There was writing all over it, like she had seen on the body. Magical writing that felt structured and calculated.

“Holy shit,” the agent said. She took out her phone and started to take pictures of the car. “I never thought of this.”

“I think there’s spells on it for that. Or there had been.” Elliot pointed to where she had wiped dust away, a magical path broken by her finger.

“This is good work,” the agent said. “You want to be a detective? You could be my sidekick.”

“Absolutely not.” Elliot leaned over the trunk of the car, the glowing magical writing almost too bright to look at. “What does it mean?”

“I’m taking pictures so I can study it,” Agent Lebaux said. “That should answer some serious questions.”

The gears in Elliot’s head turned hard.

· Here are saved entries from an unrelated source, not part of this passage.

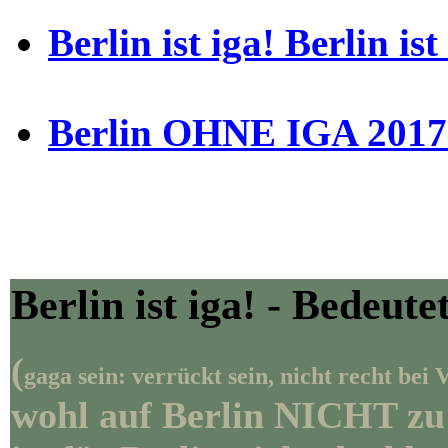
Berlin ist iga! Berlin is
Berlin OHNE IGA 2017!
Berlin ist iga! - Bedeut
(
gaga sein: verrückt sein, nicht recht bei
wohl auf Berlin NICHT zu! 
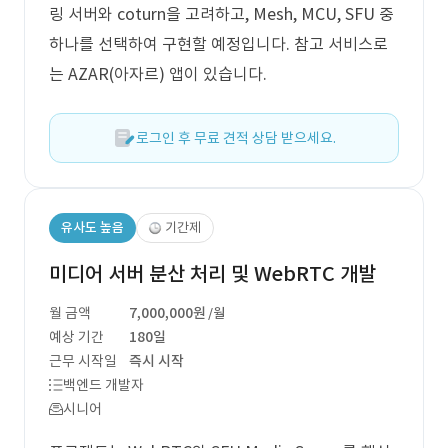
링 서버와 coturn을 고려하고, Mesh, MCU, SFU 중
하나를 선택하여 구현할 예정입니다. 참고 서비스로
는 AZAR(아자르) 앱이 있습니다.
로그인 후 무료 견적 상담 받으세요.
유사도 높음
기간제
미디어 서버 분산 처리 및 WebRTC 개발
월 금액
7,000,000원
/월
예상 기간
180일
근무 시작일
즉시 시작
백엔드 개발자
시니어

This was way more than she had ever expected, but she also couldn’t go tell the Lockesmiths about it. What would she even say. “Hey guys, I just saw The Car In Question and it’s cover in magic, probably from a new Unknown Source!” She certainly couldn’t post pictures of it online.

She looked up, and met the gaze of a pale skinned human with his face up against the garage door window. She let out a yelp, covering her mouth instantly, and falling behind the car. The agent looked up, putting a hand on the butt of a very real gun hidden under her blazer.

“He shouldn’t be able to see us,” the agent said.

Elliot peeked out from behind the car, just in time to see the human look away. He looked like he was talking.

“The spells will keep him from seeing anything except an empty garage.” The agent said. “Also, is that your guy?” She pointed.

Elliot stood. The pale skinned human turned to the figure next to him and said something. By the look on his face, he was pissed, and he stormed away, leaving behind the nerd.

“Yeah, that’s the guy,” Elliot said. She watched him carefully. He looked sad, and a little discouraged. Had he just been chewed out by the human? Was that his boss? She hated to admit she felt a little bad for him.

“I wonder if they felt the magic here,” Agent Lebaux said.

“I think he’s a wizard.”

“Maybe they both are.”

“Don’t like that,” Elliot said.

They watched in silence as the nerd collected himself, watching the human go, before he himself went on his way. They held their breath, and when he was gone they exhaled.

“That takes care of that.” The agent waved away the magic light. “We should go. I shouldn’t be bringing people here in the first place.”

Elliot nodded. She put her backpack on and let the agent open the door for her.

“Same time next week?” The agent asked.

Elliot rolled her eyes, and started off into the city.